▸ **Selected extract**:
"""

Another approach is called coupled cluster which has a similar hierarchy of methods, such as CCSD (singles and doubles) and CCSD(T) (CCSD plus an estimate of the triples contributions).  In terms of accuracy vs expense, MP2 is the best choice of a cheap correlation method, followed by CCSD, and CCSD(T).  For example, MP4 is not too much cheaper than CCSD(T), but the latter is much more accurate.  In fact for many practical purposes it is rarely necessary to go beyond CCSD(T) in terms of accuracy, provided a triple-zeta or higher basis set it used.  However, CCSD(T) is usually too computationally demanding for molecules with more than 10 non-hydrogen atoms.  In general, the computational expense of these correlated methods scale much worse than RHF with respect to basis set size: MP2 ($K^5$), CCSD ($K^6$), and CCSD(T) ($K^7$).  These methods also require a significant amount of computer memory, compared to RHF, which is often the practical limitation of these post-HF methods.  Finally, it should be noted that all these calculations also imply an RHF calculation as the first step.

In conclusion we now have ways of systematically improving the wave function, and hence the energy, by increasing the number of basis functions ($K$) and the number of excitations ($L$) as shown in Figure 2.

Figure 2 Schematic representation of the increase in accuracy due to using better correlation methods and larger basis sets.

"""

▸ **Dataset**:
"""

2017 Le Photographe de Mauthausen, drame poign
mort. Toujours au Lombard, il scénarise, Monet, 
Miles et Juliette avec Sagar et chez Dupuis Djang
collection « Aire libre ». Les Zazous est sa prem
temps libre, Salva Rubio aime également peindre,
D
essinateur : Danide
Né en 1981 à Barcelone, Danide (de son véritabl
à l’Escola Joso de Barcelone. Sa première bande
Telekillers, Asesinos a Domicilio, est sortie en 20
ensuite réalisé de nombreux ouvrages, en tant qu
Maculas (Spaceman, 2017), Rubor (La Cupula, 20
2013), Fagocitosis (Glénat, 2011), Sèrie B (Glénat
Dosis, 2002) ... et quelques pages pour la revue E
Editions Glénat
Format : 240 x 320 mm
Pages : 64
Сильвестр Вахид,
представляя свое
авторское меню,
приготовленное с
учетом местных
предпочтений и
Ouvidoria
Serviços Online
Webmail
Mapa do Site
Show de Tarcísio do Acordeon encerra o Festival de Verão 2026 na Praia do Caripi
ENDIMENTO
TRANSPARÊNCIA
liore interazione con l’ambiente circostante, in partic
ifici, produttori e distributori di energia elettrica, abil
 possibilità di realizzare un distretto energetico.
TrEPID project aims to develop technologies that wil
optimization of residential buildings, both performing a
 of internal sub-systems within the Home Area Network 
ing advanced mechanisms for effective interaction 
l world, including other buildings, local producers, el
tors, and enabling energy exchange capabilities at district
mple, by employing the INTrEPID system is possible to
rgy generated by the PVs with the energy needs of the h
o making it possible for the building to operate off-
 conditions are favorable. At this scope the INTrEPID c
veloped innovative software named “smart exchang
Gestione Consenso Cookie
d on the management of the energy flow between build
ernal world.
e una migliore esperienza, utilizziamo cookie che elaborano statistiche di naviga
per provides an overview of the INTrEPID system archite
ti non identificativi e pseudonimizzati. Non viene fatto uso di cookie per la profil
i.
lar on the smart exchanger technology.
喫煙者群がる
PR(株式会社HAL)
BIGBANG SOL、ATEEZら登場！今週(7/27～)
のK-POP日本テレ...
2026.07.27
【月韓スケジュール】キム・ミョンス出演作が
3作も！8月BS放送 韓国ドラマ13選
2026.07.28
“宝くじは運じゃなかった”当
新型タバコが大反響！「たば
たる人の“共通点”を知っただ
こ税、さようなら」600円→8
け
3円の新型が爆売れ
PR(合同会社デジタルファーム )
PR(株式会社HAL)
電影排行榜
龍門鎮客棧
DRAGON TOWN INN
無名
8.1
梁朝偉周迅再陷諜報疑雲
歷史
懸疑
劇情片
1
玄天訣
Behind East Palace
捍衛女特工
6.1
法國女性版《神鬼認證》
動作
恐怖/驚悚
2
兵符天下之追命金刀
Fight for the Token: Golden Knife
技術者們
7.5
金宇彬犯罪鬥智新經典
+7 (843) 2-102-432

"""
"""

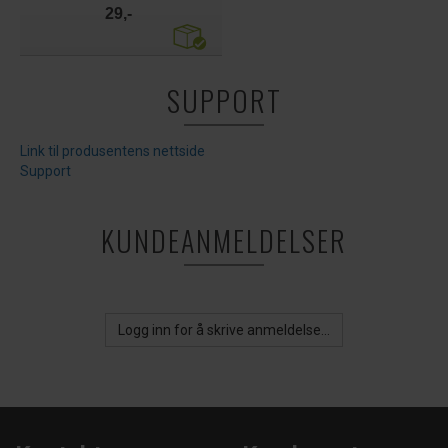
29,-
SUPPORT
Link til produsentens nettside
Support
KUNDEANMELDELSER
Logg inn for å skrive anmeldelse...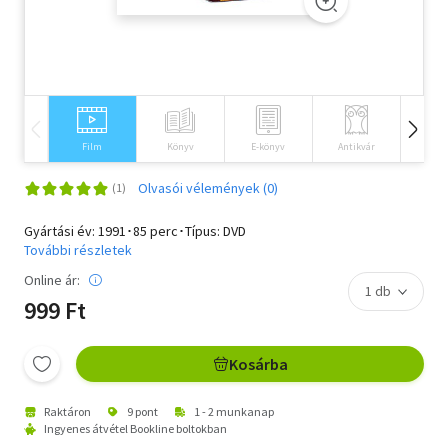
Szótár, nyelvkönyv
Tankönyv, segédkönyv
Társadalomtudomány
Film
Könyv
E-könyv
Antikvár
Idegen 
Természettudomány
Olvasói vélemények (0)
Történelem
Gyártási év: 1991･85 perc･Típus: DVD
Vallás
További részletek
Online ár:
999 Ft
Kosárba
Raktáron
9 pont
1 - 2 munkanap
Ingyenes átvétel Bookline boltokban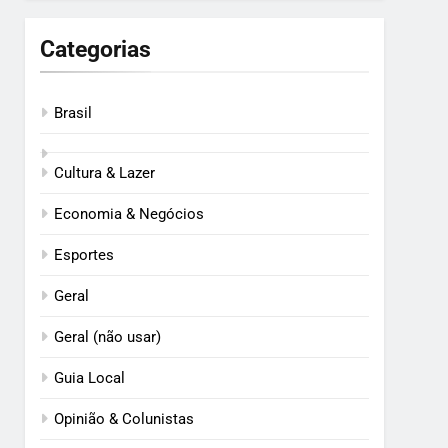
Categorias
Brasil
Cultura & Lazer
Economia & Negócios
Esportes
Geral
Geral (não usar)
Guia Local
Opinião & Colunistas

"""

▸ **The problem**:
Answer these questions using the text on correlation methods.
(a) How does the expense of CCSD(T) scale with basis set size?
(b) Above how many non-hydrogen atoms is CCSD(T) usually too demanding?
(c) What calculation do all these methods imply as the first step?

▸ **Answer section**:
(a) It scales as $K^7$.
(b) Above 10 non-hydrogen atoms.
(c) An RHF calculation.